If you consider first time dilation due to relative velocity in flat spacetime, then relative velocity always makes the moving clock run slower. If you're interested, I explain why this in the first part of my answer to Is gravitational time dilation different from other forms of time dilation?. So in flat spacetime in $A$'s rest frame there is no way for $B$ to move that will make $B$'s clock run faster.
But the situation is different when the time dilation is due to a gravitational field. To calculate the time dilation exactly you need to know the metric, but there is a useful approximation that links the time dilation to the gravitational potential (per unit mass):
$$ \frac{dt_B}{dt_A} = \sqrt{1 - \frac{2(\Phi_A - \Phi_B)}{c^2}} \tag{1} $$
The quantity $\Phi_A - \Phi_B$ is the difference in gravitational potential energy between $A$ and $B$, and $dt_B/dt_A$ is the time dilation of $B$'s clock relative to $A$'s clock i.e. if this is less than one $B$'s clock runs slower and if it's greater than one $B$'s clock runs faster.
To make this concrete let's take $B$ to be hovering 1m above $A$. You may have come across the expression for the change in potential energy in a uniform gravitational field with acceleration $g$:
$$ \Delta\Phi = mgh $$
In this case $\Phi_B < \Phi_A$, i.e. it is less negative, and we need to divide by $m$ to get the energy per unit mass, so putting in $h = 1$m we get:
$$ \Phi_A - \Phi_B = -g $$
and substituting in equation (1) and using Earth's gravitational acceleration, $g = 9.8$m/s$^2$, gives:
$$\begin{align}
\frac{dt_B}{dt_A} &= \sqrt{1 + \frac{2g}{c^2}} \\
&\approx 1.0000000000000001
\end{align}$$
This is very small but it is greater than one i.e. $B$'s clock runs faster than $A$'s clock.

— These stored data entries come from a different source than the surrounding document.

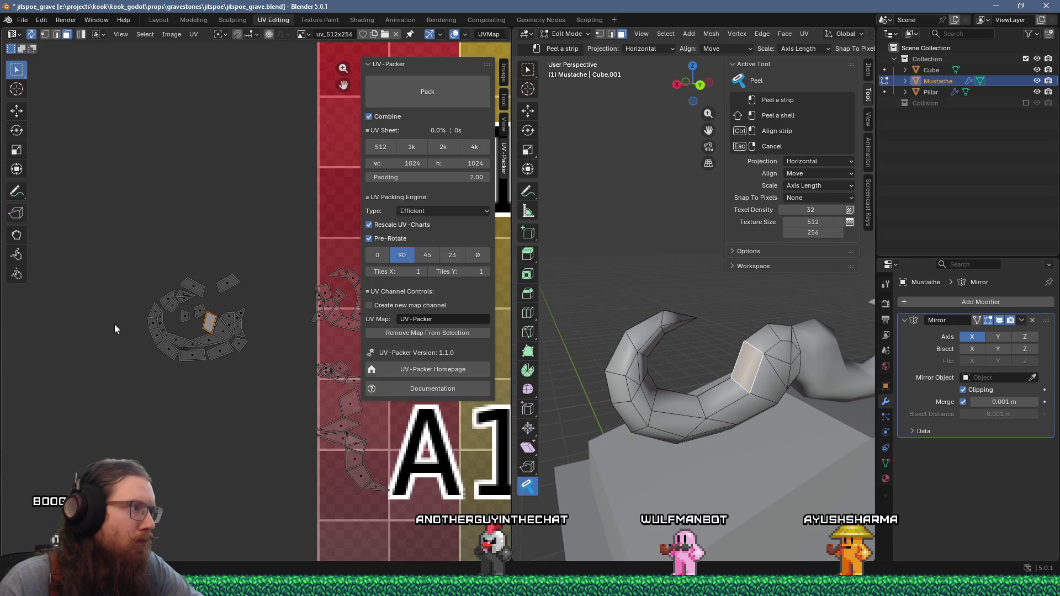
# Move the triangle and quad islands together further down-left in the layout
pyautogui.scroll(8, 114, 329)
pyautogui.press('g')
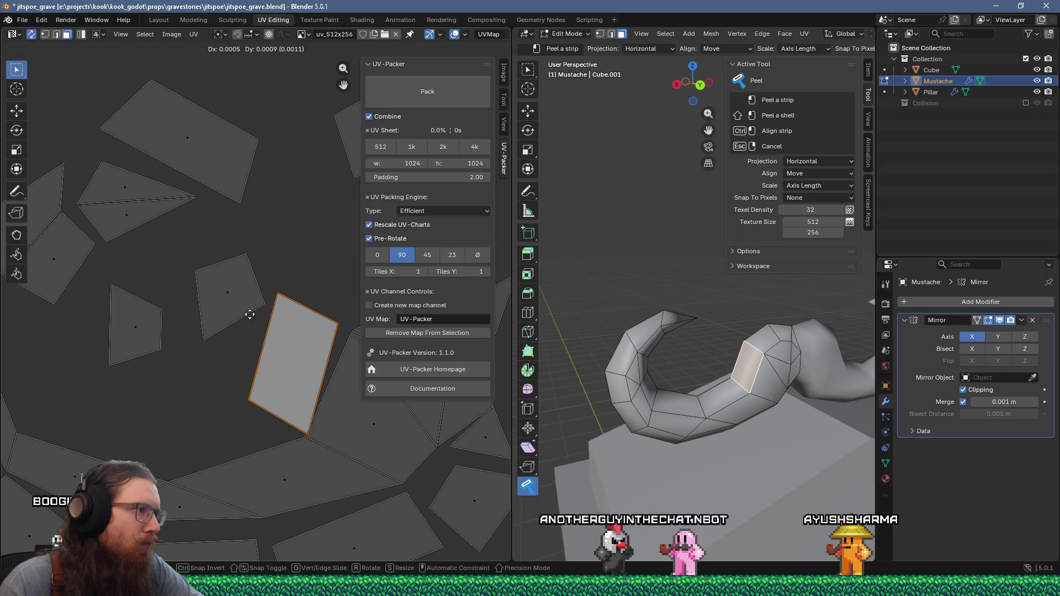
pyautogui.rightClick(249, 314)
pyautogui.scroll(-5, 219, 307)
pyautogui.keyDown('shift'); pyautogui.click(204, 315); pyautogui.keyUp('shift')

However we can't make $B$'s clock run arbitrarily fast. The best we can do is take $B$ to well away from the Earth so $\Phi_B \approx 0$. If $A$ is on the Earth's then $\Phi_A$ is given by the Newtonian expression:
$$ \Phi_A = -\frac{GM_E}{r_E} $$
where $M_E$ is the mass of the Earth and $r_E$ is the radius of the Earth. This gives $\Phi_A \approx 6.25 \times 10^7$, and putting this into equation (1) we get:
$$ \frac{dt_B}{dt_A} \approx 1.000000001 $$
which is still pretty small, but it's large enough that the clocks in GPS satellites run measurably faster than clocks on the Earth's surface.
To make the time difference any greater you'd have to move $A$'s clock to somewhere with a lower (i.e. more negative) gravitational potential. For example you could move $A$ to near the event horizon of a black hole.